How can companies bring their existing data into play here?
It is true that banks or hospital operators often have big data. But if the distribution of the data differs from the real world or the data is highly unbalanced because certain customer profiles or diseases are rare, the learned models are very inaccurate and new data is wrongly classified. Often you don’t have big data available, but only “small data”. For the current deep networks, it is often the case that more than half a million weights have to be adapted. To train such nets well, you actually need a multiple of training data, which, as already mentioned, must be annotated with the correct class labels.

What negative consequences can this have?
Insufficient data leads to models that frequently make mistakes, for example because they are biased. Cases have become known where images of people of color were classified as gorillas or where female applicants were not considered for jobs in the IT sector. Especially in the human resources sector, people claim that AI systems would make more objective decisions when selecting applications. In the case of unreflected “data in, thinking out”, prejudices are even reinforced as previous decisions of HR staff are used as “ground truth” labels to train the models. Without good data there can be no good decision-making model.

How will AI develop over the next five years?
The current hype surrounding artificial intelligence has brought a lot of dynamism into AI research and generated many exciting research questions. In science, there is an increasing exchange between different streams of AI, for example, cooperation between statistical machine learning and knowledge-based approaches. I believe that especially the development of hybrid approaches, where machine learning and logical inference are combined and complement each other, will advance research for some time to come. Last but not least, methods of so-called “explainable AI”, which try to make the decisions of black box models transparent and comprehensible, will become more and more important.
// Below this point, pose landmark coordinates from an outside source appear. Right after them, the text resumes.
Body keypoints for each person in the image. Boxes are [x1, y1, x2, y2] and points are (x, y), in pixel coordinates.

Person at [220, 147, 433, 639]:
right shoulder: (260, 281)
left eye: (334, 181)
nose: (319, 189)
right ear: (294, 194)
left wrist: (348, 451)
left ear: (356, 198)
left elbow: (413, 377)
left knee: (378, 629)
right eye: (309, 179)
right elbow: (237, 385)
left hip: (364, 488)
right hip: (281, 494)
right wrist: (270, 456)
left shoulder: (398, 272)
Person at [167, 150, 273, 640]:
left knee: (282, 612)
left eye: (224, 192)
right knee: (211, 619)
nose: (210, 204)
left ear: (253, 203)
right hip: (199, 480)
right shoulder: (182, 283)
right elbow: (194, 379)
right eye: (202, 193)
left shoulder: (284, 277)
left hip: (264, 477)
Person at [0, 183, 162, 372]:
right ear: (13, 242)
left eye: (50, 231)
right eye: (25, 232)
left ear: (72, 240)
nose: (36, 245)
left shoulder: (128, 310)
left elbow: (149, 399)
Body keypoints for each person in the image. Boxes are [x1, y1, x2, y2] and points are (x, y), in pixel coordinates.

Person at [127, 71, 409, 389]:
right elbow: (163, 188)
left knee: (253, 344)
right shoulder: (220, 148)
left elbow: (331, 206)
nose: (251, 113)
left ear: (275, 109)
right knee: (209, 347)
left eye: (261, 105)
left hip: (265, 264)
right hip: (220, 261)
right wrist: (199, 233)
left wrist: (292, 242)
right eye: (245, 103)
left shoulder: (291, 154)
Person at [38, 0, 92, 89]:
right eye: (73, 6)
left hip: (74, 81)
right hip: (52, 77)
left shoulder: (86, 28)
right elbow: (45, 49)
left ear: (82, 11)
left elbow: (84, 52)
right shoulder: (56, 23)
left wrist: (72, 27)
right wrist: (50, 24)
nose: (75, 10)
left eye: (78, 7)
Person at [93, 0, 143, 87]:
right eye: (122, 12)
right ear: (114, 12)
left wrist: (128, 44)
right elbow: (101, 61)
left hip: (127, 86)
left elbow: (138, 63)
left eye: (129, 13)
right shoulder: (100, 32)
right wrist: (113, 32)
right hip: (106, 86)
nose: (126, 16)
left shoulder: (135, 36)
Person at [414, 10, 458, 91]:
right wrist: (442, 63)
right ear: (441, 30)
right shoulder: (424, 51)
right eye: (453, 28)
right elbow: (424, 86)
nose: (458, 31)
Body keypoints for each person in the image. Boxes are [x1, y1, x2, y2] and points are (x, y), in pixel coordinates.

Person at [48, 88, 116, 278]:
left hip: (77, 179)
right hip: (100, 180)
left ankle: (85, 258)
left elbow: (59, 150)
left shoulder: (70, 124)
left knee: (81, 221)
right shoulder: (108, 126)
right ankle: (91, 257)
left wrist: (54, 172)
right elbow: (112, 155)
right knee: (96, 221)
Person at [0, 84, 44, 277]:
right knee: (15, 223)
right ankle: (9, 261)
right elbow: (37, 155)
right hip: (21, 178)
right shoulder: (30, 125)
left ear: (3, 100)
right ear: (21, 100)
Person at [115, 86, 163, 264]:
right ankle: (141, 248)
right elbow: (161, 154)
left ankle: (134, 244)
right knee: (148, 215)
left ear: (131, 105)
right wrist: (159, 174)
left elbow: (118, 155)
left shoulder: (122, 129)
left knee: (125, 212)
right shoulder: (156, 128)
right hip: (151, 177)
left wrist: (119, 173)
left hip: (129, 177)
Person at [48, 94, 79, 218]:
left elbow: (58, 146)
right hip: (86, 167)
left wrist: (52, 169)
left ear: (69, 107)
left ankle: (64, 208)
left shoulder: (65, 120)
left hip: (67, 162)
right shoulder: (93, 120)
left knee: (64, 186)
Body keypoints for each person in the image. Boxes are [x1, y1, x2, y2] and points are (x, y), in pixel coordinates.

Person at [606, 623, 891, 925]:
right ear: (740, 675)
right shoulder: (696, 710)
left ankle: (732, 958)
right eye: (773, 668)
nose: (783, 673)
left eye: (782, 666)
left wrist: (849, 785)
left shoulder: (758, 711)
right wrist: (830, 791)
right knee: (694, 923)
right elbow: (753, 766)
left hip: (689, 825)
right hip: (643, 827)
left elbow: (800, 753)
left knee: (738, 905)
And how does AI affect the economy and society?
Currently, we are running the risk that deep learning methods will be used in real life without reflection. The resulting models will be highly flawed if there is not enough data of the required quality and if the problems to be solved do not fit the methods. There is a danger that users will conclude that AI is useless, even though the unsatisfactory results are due to the incorrect use of the methods, not to the methods themselves. But this is not unusual – in the history of AI there have been several so-called AI winters, which followed hype phases. However, each new wave has also led to a part of the methods and technologies from pure research being transferred into practice and no longer even being perceived as AI methods. In my opinion, we have reached a point where the future use of AI systems will be decided: can it support the economy and our society in a helpful way, for example in the areas of education and health, or are we depriving people of competences. In order to avoid this “sorcerer’s apprentice effect”, we need to engage in a broad social discourse now and ask ourselves how we want to live, learn, work, produce and do business with AI in the future.